The Negro Family: The Case For National Action (known as the Moynihan Report, 1965) was written by Daniel Patrick Moynihan, an American sociologist serving as Assistant Secretary of Labor under President Lyndon B. Johnson of the United States. In 1976, Moynihan was elected to the first of several terms as US senator from New York and continued to support liberal programs to try to end poverty. His report focused on the deep roots of black poverty in the United States and controversially concluded that the high rate of families headed by single mothers would greatly hinder progress of blacks toward economic and political equality.

Moynihan argued that the rise in black single-mother families was caused not by a lack of jobs (that would soon be the case, however, from the loss of jobs due to industrial restructuring) but by a destructive vein in ghetto culture, which could be traced to slavery times and continued discrimination in the American South under Jim Crow. Black sociologist E. Franklin Frazier had introduced that idea in the 1930s, but Moynihan was considered one of the first academics to defy conventional social-science wisdom about the structure of poverty. As he wrote later, "The work began in the most orthodox setting, the U.S. Department of Labor, to establish at some level of statistical conciseness what 'everyone knew': that economic conditions determine social conditions.

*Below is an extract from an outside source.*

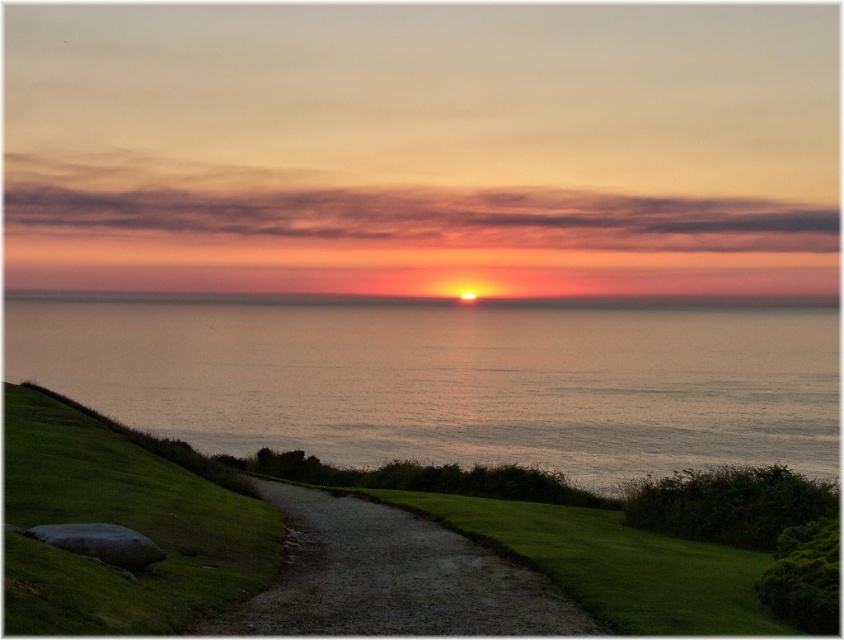
You are standing at the center of the image and want to walk towards the silvery water at center. According to the coordinates provided, in which direction should you move to reach it?

The silvery water at center is located at coordinates point (452, 381). Since you are already at the center of the image, you would need to move slightly towards the direction where the coordinates increase in the x and y axes to reach the silvery water at center.

You are standing at the point marked by the coordinates point (452, 381). Looking around, you see silvery water at center. Which direction would you face to see the silvery water at center?

You are already facing the silvery water at center since the point (452, 381) marks its location.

Whereupon, it turned out that what everyone knew was evidently not so."

While writing The Negro Family: The Case For National Action, Moynihan was employed in a political appointee position at the US Department of Labor, hired to help develop policy for the Johnson administration in its War on Poverty. In the course of analyzing statistics related to black poverty, Moynihan noticed something unusual: Rates of black male unemployment and welfare enrolment, instead of running parallel as they always had, started to diverge in 1962 in a way that would come to be called "Moynihan's scissors."